* START Provided passage *

The Asolo conference was an important event, as evinced by the proceedings edited by Vittorio Sgarbi and Pietro Zampetti and published, with praiseworthy timeliness, less than a year later. Some sixty scholars addressed the conference in this city in the Veneto region that hosts one of the finest of Lotto's youthful altarpieces. Their number included Bernard Aikem, Carlo Volpe, Sylvie Beguin, Philip Pouncey, Augusto Gentili, Lionello Puppi, Cecil Gould, Terisio Pignatti, Jòsef Grabski and Carlo Bertelli, to name but the best known amongst them.

An exhibition entitled "Lorenzo Lotto in the Marche. His Time, His Influence" opened in Ancona in the summer of 1981, split between the Church of the Gesù, San Francesco alle Scale and the Loggia dei Mercanti. In this instance, too, the man who masterminded the initiative, together with Fine Art Superintendant for the Marche Paolo Dal Poggetto, was Pietro Zampetti.
Pietro Zampetti is the art historian who accompanied Lorenzo Lotto throughout the 20th century, familiarising a cultured audience with his work through exhbitions which, in turn, inspired and increased the study of the painter, from the pioneering exhibition in Ancona in 1950 at which were displayed some of the most fascinating and, at the time, totally unknown works by Lorenzo Lotto in the Marche, to the memorable exhibition of 1953 in the Doges' Palace in Venice. It is worthwhile also recalling that 1953 was the year which saw the publication of monographs on Lotto by Anna Banti and Luigi Coletti.
It is arguable that Lotto, in the modern era, owes Zampetti almost as much as he owes to Bernard Berenson, who penned his crucial essay on the painter in 1895 at the age of 30. We may still wonder today - this remains one of the providential mysteries of artistic historiography - what on earth can have come over a young Lithuanian scholar educated at Harvard to prompt him to concern himself with an artist virtually unknown at the time, sending him on intrepid journeys that took him to the remotest churches of Lombardy, the Veneto and the Marche as he slogged his way on foot through the ancestral countryside of late 19th century Italy.

The convention in 1980 opened up the entire gamut of problems connected with Lotto, from his ties with Dürer and northern European graphic art, to his presence in Rome on the Vatican building site at the time Raphael was in charge of it, to his encounters and stylistic brushes with Pordenone, Correggio and Titian. An unconfessed Lutheran for some, an orthodox Catholic for others, everyone agreed at least that he was a man moved by genuine, deep-seated piety.

* END Provided passage *
* START Dataset rows *

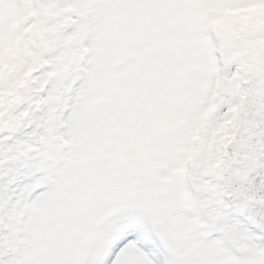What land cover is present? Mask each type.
Listing matches in <instances>:
<instances>
[{
	"label": "snow or ice",
	"instance_id": "1",
	"mask_svg": "<svg viewBox=\"0 0 264 264\" xmlns=\"http://www.w3.org/2000/svg\"><path fill=\"white\" fill-rule=\"evenodd\" d=\"M0 264H264V0H0Z\"/></svg>",
	"mask_w": 264,
	"mask_h": 264
}]
</instances>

* END Dataset rows *

#### Requirement A
According to the passage on Lorenzo Lotto, in what year and at what age did Bernard Berenson write his essay on the painter?
#### Requirement B
In the passage on Lorenzo Lotto, rewrite the section that opens with "It is arguable" and closes with "19th century Italy.", substituting "arduous" for "intrepid".

#### Complete output A
He wrote it in 1895, at the age of 30.

#### Complete output B
It is arguable that Lotto, in the modern era, owes Zampetti almost as much as he owes to Bernard Berenson, who penned his crucial essay on the painter in 1895 at the age of 30. We may still wonder today - this remains one of the providential mysteries of artistic historiography - what on earth can have come over a young Lithuanian scholar educated at Harvard to prompt him to concern himself with an artist virtually unknown at the time, sending him on arduous journeys that took him to the remotest churches of Lombardy, the Veneto and the Marche as he slogged his way on foot through the ancestral countryside of late 19th century Italy.